Noor on Wednesday sidestepped whether he would honor the endorsement process.
“As I have been saying, at this moment, I will examine our options step by step as we move through this process,” Noor said after the caucus elections, which he said fell heavily in his favor.
He added that the evening was a testament to how his campaign continues to galvanize not only the new immigrant population, but also the district’s students, progressives and activists.
“I will respect the endorsement and not seek re-election,” Kahn said Wednesday of the party endorsement. “I always do.”
DFL leaders choose a larger, neutral site in a controlled environment, said DFL Chairman Ken Martin Wednesday evening.
“We want to make sure the process is above reproach,” Martin said. “We want people to feel this is safe, fair and transparent and free to all to participate in.”
Martin told the audience that the incident may have made “some of you fear for your own safety and question whether to participate.” He wants the audience to help continue to prove that they won’t let the actions of a few tarnish the hard work of Somali community over the years, he said to applause.
Police broke up the last caucus at the Brian Coyle Center, at the staff’s request, as an overflow party jammed registration lines and scuffles broke out. At least one person reportedly went to the hospital with a concussion.
The meeting actually ended during registration and before adjournment — thus the ability to reconvene Wednesday, Martin explained.
At the time, Kahn never got a chance to speak as people reportedly chanted Noor’s initials. Noor had to attend another event and was not on hand at the time.
The much more peaceful, and regulated, registration process began at 5 p.m., with the help of 55 DFL volunteers and a dozen staffers, said Martin and party spokeswoman Ellen Perrault.

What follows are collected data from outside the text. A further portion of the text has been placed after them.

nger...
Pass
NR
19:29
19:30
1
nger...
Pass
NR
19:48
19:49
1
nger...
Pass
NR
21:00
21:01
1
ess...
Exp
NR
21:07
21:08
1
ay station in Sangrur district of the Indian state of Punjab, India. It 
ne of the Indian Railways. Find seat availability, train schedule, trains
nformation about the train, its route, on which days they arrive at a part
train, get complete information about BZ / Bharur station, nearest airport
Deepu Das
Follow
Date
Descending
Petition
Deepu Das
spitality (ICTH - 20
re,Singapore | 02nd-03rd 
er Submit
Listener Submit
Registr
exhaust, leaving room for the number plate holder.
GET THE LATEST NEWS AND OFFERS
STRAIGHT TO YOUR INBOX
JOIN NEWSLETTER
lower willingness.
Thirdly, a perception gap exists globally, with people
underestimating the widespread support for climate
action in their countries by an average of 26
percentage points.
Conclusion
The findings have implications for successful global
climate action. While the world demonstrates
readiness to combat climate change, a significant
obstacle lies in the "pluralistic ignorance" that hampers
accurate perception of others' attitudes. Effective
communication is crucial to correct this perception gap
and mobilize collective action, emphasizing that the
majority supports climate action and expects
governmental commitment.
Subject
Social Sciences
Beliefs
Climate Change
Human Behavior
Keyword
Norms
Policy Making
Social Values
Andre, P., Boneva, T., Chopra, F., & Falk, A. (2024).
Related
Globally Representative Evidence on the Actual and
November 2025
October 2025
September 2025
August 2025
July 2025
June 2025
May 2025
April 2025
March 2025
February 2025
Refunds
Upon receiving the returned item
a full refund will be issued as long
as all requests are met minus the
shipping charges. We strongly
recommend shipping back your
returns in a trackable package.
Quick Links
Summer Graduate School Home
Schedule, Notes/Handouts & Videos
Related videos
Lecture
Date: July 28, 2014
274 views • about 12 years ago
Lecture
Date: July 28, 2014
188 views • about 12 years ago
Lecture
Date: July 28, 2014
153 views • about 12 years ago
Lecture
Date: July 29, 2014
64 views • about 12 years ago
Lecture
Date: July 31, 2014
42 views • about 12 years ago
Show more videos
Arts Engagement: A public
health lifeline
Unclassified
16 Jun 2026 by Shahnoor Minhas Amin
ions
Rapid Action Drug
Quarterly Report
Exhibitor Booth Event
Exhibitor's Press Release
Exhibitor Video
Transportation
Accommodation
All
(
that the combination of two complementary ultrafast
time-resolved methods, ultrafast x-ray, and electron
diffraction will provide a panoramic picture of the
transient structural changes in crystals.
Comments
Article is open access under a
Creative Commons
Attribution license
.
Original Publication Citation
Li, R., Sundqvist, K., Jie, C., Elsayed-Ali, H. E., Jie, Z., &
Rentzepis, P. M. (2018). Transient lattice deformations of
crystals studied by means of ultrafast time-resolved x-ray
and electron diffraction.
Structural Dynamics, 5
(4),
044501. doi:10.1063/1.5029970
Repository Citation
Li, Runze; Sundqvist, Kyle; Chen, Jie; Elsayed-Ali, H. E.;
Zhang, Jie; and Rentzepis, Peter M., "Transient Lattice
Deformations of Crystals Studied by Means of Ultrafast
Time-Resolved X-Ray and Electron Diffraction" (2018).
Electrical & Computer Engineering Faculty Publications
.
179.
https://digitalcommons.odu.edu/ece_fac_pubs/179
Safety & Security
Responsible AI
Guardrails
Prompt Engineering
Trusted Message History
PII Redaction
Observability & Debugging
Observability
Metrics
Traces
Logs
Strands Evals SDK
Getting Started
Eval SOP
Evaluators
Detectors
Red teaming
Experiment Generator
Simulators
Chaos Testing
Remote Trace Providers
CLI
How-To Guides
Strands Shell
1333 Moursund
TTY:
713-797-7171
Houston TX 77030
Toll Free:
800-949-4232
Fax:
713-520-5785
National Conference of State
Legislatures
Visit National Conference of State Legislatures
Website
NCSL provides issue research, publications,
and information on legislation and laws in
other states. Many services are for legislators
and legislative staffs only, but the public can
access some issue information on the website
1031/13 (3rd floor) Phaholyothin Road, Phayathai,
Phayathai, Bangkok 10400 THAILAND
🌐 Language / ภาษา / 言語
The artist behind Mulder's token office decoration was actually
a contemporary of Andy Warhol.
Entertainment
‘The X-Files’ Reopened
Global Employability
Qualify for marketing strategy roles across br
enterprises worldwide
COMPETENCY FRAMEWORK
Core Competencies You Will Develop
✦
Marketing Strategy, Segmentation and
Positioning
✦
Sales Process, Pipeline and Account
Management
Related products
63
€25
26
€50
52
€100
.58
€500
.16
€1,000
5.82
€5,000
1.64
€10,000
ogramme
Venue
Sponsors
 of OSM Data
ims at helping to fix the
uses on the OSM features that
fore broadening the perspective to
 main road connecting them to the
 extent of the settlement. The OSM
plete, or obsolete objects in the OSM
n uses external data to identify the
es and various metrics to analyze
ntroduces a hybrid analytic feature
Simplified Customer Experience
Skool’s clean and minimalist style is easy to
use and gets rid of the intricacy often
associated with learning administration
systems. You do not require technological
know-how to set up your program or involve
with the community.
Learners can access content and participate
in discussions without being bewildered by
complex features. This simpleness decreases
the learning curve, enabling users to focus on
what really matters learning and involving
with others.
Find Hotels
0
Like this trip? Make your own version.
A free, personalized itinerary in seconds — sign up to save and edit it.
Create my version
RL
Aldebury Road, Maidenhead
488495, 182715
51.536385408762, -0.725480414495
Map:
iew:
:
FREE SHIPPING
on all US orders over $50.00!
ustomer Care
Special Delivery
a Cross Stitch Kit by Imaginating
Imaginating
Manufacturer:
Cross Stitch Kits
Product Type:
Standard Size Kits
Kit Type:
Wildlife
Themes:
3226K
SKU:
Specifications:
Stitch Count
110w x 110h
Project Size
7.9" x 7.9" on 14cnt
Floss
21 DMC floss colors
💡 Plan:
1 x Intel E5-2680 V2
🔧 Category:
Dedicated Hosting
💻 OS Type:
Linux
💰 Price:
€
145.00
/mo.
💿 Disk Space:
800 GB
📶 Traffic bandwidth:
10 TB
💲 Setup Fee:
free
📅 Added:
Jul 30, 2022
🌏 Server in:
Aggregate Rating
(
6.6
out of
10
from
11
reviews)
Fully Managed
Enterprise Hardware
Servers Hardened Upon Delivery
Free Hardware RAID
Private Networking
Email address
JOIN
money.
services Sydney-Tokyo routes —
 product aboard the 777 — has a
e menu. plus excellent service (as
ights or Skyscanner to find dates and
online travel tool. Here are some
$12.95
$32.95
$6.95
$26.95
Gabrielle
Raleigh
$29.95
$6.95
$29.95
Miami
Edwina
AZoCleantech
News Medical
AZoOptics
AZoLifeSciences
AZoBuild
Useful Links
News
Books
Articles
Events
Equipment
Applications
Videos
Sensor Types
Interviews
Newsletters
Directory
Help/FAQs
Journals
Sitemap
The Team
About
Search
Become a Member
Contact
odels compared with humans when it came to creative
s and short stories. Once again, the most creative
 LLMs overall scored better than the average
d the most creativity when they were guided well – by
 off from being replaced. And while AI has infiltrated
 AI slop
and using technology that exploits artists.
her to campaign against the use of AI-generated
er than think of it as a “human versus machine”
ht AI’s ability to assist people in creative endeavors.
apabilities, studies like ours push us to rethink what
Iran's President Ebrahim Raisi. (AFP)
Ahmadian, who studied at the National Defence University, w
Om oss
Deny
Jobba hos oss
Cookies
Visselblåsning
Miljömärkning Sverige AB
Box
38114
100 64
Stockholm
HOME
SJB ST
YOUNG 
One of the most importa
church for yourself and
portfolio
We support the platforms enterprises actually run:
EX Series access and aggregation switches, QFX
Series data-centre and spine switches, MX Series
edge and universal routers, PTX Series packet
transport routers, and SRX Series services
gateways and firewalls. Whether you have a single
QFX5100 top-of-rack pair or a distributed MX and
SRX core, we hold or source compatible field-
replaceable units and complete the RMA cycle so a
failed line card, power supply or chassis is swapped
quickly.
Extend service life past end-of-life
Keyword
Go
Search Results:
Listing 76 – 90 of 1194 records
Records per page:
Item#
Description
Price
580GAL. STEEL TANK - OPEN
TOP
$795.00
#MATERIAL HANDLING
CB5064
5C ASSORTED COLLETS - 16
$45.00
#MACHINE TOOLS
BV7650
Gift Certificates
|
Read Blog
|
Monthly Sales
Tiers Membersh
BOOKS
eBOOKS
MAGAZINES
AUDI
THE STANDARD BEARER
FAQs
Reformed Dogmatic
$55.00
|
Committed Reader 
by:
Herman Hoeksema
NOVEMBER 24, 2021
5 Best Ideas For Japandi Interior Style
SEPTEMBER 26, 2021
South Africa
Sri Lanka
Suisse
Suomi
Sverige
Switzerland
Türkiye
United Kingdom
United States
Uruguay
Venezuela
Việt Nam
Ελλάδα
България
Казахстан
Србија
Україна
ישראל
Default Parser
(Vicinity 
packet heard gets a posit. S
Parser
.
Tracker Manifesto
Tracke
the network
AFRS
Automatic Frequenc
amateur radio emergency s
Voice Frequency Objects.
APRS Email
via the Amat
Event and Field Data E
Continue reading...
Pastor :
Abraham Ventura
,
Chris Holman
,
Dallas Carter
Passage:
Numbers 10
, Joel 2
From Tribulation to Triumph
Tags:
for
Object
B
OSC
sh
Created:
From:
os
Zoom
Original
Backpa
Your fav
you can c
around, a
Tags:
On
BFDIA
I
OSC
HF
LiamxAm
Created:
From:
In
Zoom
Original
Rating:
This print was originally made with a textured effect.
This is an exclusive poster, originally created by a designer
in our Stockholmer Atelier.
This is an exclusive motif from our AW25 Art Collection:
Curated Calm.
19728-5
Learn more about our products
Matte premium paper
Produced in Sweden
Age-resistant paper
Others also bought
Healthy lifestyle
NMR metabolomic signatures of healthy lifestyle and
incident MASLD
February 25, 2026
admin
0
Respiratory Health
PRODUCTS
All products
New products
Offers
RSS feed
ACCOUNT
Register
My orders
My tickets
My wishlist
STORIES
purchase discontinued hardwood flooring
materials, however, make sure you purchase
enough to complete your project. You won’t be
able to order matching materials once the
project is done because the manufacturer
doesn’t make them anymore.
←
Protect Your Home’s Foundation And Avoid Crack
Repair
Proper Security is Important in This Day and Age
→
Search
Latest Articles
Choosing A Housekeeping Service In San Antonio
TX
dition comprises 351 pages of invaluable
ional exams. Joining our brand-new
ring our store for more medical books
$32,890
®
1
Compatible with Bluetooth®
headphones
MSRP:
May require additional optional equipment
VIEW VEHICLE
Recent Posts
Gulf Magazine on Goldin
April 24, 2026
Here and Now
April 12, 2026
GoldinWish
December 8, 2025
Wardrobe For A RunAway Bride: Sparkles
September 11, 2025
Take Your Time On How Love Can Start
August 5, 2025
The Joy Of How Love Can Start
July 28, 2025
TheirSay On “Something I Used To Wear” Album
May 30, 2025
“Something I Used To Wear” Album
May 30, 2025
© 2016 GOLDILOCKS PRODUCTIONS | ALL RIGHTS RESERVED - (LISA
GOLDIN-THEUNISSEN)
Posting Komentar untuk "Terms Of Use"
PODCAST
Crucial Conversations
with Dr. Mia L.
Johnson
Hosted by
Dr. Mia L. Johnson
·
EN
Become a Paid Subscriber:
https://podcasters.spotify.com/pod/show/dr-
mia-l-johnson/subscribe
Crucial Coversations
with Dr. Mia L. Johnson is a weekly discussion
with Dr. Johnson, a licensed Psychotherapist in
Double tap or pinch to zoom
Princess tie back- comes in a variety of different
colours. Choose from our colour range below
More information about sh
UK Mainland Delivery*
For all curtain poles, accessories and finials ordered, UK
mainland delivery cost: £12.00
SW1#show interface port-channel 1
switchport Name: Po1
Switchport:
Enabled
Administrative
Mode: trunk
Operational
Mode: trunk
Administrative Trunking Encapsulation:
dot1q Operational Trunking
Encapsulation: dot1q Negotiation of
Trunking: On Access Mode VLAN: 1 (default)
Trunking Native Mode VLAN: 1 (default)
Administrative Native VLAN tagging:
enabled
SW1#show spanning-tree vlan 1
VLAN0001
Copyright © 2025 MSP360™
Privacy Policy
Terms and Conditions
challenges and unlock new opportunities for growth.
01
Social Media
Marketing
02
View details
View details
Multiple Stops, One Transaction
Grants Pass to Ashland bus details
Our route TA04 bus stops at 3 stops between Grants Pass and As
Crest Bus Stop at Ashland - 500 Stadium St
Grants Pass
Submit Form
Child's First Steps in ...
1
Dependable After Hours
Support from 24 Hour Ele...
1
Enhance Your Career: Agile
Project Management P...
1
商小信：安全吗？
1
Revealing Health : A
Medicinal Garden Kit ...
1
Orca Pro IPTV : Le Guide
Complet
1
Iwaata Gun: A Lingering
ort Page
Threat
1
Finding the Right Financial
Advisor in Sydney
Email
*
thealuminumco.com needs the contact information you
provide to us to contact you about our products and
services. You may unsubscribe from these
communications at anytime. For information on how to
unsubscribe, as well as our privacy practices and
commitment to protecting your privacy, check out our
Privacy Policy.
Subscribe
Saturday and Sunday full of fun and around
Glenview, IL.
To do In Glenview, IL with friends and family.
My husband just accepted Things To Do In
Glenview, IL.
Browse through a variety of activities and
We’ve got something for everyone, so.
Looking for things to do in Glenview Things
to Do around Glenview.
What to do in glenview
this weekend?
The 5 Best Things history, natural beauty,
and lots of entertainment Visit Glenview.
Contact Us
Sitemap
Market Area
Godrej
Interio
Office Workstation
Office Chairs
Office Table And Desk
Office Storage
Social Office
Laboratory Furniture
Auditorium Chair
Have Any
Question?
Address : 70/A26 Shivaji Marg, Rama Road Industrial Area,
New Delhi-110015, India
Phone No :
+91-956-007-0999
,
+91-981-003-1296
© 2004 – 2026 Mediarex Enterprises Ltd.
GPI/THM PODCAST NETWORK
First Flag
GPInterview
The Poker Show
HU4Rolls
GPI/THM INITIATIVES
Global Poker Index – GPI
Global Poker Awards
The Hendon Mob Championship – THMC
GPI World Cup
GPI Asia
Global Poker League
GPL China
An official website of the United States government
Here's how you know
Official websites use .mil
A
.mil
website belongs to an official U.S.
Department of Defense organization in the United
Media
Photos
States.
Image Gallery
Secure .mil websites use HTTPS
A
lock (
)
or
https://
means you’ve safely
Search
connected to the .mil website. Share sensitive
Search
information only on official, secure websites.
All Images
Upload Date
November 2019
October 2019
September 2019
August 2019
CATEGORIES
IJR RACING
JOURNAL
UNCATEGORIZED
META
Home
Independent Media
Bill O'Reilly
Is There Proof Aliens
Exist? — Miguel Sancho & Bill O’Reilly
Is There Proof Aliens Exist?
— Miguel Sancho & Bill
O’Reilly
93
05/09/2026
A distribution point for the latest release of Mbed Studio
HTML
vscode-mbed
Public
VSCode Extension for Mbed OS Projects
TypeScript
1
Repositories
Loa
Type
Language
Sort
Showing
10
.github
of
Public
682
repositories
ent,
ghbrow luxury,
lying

The caucus itself started roughly two hours later and lasted until past 10 p.m.
Three days after the incident, Kahn and Noor did issue a joint statement condemning the incident and calling for civil debate.
MinnPost has reported that Warsame told another council member, Andrew Johnson, “that he should warn his aide to stay away from the caucus or there could be trouble.” MinnPost also reported that City Hall is conducting a human resources investigation into the events leading up to the caucus.
Warsame, meanwhile, has denied that he and his supporters had any part in the incident.
Martin said on Wednesday night that the DFL has just began its own investigation into the accusations.
More than 300 people had filled the Coyle Center. But the caucus still was just one of nearly 120 held across the state that night — and the only to report any acts of violence or intimidation.
On Wednesday, Martin, former Minneapolis Mayor R.T. Rybak, former St. Paul City Council Member Melvin Carter and state Senate District 53 Chairwoman Alberder Gillespie helped moderate the evening.
Rybak told the audience he was deeply disturbed by the incident.
“We must show tonight that the most important part of democracy is that everyone can express their views in an atmosphere of peace,” Rybak said. “Tonight, we will write the history for this community.”